■ Records for this task

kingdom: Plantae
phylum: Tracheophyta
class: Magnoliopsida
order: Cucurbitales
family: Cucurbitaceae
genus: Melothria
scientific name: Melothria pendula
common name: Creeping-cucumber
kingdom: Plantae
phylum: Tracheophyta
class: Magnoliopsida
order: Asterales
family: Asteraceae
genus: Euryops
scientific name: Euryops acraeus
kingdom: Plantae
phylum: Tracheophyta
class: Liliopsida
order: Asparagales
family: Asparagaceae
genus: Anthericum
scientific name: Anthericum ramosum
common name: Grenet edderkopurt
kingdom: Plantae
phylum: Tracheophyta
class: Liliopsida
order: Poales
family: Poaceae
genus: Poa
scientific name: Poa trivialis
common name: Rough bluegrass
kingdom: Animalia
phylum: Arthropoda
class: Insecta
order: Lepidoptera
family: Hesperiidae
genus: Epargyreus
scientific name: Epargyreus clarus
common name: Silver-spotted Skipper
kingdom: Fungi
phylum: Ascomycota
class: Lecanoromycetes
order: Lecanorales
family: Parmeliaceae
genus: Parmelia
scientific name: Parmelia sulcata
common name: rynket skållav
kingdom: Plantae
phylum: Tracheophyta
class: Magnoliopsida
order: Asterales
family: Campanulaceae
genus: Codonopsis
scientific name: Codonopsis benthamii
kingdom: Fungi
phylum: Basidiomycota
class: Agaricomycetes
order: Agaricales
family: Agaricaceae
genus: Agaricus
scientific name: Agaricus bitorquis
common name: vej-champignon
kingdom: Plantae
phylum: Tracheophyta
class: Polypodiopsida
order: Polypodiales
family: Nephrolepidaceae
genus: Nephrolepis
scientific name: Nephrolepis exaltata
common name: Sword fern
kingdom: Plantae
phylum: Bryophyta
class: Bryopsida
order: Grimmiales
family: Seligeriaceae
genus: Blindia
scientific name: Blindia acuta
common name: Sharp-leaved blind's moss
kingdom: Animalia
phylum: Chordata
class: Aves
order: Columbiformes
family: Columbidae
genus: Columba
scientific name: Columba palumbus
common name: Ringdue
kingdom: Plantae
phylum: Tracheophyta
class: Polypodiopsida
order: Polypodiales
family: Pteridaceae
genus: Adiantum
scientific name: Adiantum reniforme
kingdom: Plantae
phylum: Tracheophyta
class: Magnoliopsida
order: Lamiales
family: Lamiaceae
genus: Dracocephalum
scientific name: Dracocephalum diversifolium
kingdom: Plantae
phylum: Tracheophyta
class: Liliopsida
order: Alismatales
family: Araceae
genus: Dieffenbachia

■ Short exercise
Reproduce every line of the items above, word for word and in the same order, from the first kingdom line to the final genus line.

■ Reply
kingdom: Plantae
phylum: Tracheophyta
class: Magnoliopsida
order: Cucurbitales
family: Cucurbitaceae
genus: Melothria
scientific name: Melothria pendula
common name: Creeping-cucumber
kingdom: Plantae
phylum: Tracheophyta
class: Magnoliopsida
order: Asterales
family: Asteraceae
genus: Euryops
scientific name: Euryops acraeus
kingdom: Plantae
phylum: Tracheophyta
class: Liliopsida
order: Asparagales
family: Asparagaceae
genus: Anthericum
scientific name: Anthericum ramosum
common name: Grenet edderkopurt
kingdom: Plantae
phylum: Tracheophyta
class: Liliopsida
order: Poales
family: Poaceae
genus: Poa
scientific name: Poa trivialis
common name: Rough bluegrass
kingdom: Animalia
phylum: Arthropoda
class: Insecta
order: Lepidoptera
family: Hesperiidae
genus: Epargyreus
scientific name: Epargyreus clarus
common name: Silver-spotted Skipper
kingdom: Fungi
phylum: Ascomycota
class: Lecanoromycetes
order: Lecanorales
family: Parmeliaceae
genus: Parmelia
scientific name: Parmelia sulcata
common name: rynket skållav
kingdom: Plantae
phylum: Tracheophyta
class: Magnoliopsida
order: Asterales
family: Campanulaceae
genus: Codonopsis
scientific name: Codonopsis benthamii
kingdom: Fungi
phylum: Basidiomycota
class: Agaricomycetes
order: Agaricales
family: Agaricaceae
genus: Agaricus
scientific name: Agaricus bitorquis
common name: vej-champignon
kingdom: Plantae
phylum: Tracheophyta
class: Polypodiopsida
order: Polypodiales
family: Nephrolepidaceae
genus: Nephrolepis
scientific name: Nephrolepis exaltata
common name: Sword fern
kingdom: Plantae
phylum: Bryophyta
class: Bryopsida
order: Grimmiales
family: Seligeriaceae
genus: Blindia
scientific name: Blindia acuta
common name: Sharp-leaved blind's moss
kingdom: Animalia
phylum: Chordata
class: Aves
order: Columbiformes
family: Columbidae
genus: Columba
scientific name: Columba palumbus
common name: Ringdue
kingdom: Plantae
phylum: Tracheophyta
class: Polypodiopsida
order: Polypodiales
family: Pteridaceae
genus: Adiantum
scientific name: Adiantum reniforme
kingdom: Plantae
phylum: Tracheophyta
class: Magnoliopsida
order: Lamiales
family: Lamiaceae
genus: Dracocephalum
scientific name: Dracocephalum diversifolium
kingdom: Plantae
phylum: Tracheophyta
class: Liliopsida
order: Alismatales
family: Araceae
genus: Dieffenbachia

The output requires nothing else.